Ainsi parle Protée, et il se replonge au sein des mers, faisant, à l’endroit où il s’élance, tournoyer les ondes écumantes. Cyrène ne quitte point son fils, et le rassure en ces mots : « Mon fils, bannis tes craintes et ta tristesse. Tu connais la cause de tes malheurs : les Nymphes avec lesquelles Eurydice dansait dans les bois sacrés ont jeté sur tes abeilles ce fléau meurtrier. Offre-leur des prières et des présents : sollicite ta grâce, et adore, en les invoquant, les indulgentes Napées : elles écouteront tes vœux, et apaiseront leur courroux. Mais apprends d’abord comment tu dois les invoquer. Parmi les troupeaux que tu nourris sur les verts sommets du mont Lycée, choisis quatre taureaux d’une beauté remarquable, et autant de génisses dont la tête ignore encore le joug ; élève ensuite quatre autels devant le temple des Nymphes ; fais-y couler le sang des victimes, et abandonne leurs cadavres sous l’épais feuillage du bois. Quand la neuvième aurore paraîtra sur l’horizon, tu offriras aux mânes d’Orphée les fleurs du pavot, symbole de l’oubli ; tu invoqueras avec respect Eurydice, après l’avoir apaisée en lui sacrifiant une génisse ; puis tu immoleras une brebis noire, et tu rentreras dans le bois. »
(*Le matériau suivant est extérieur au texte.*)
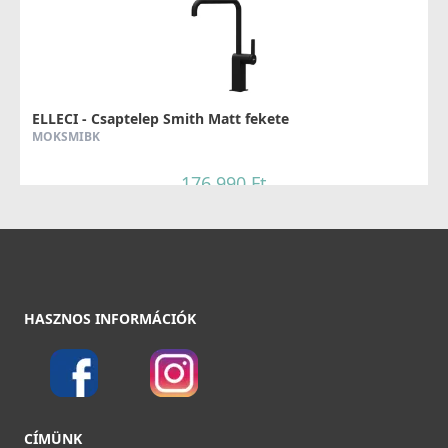
ELLECI - Csaptelep Smith Matt fekete
MOKSMIBK
176 990 Ft
Részletek
HASZNOS INFORMÁCIÓK
ELLECI - Csaptelep Smith Matt Fekete + K83
MOKSMIBK83
CÍMÜNK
Elle dit ; aussitôt Aristée exécute les ordres de sa mère. Il se rend au temple, élève les autels indiqués, et y conduit quatre taureaux d’une beauté remarquable, et autant de génisses dont la tète ignore encore le joug. Ensuite, quand la neuvième aurore a paru, il offre un sacrifice aux mânes d’Orphée, et rentre dans le bois sacré. Tout à coup, prodige incroyable ! des entrailles corrompues des victimes, et à travers les flancs qu’ils déchirent, s’élancent en bourdonnant des essaims d’abeilles, qui s’élèvent dans les airs comme un nuage immense, et se suspendent en grappes au sommet d’un arbre dont ils font ployer les branches.


Ainsi je chantais les soins que demandent le labourage, les troupeaux et les arbres, tandis que, sur les rives de l’Euphrate, le grand César lance la foudre des combats, et que, partout victorieux, il fait accepter ses lois aux peuples heureux de s’y soumettre, et se fraie un chemin vers l’Olympe.

Alors la douce Parthénope nie nourrissait dans les délices de l’étude et d’un obscur loisir, moi, ce même Virgile, qui ai chanté les combats des bergers, et qui osai, avec la confiance de la jeunesse, te chanter, ô Tityre, sous l’ombrage d’un hêtre touffu.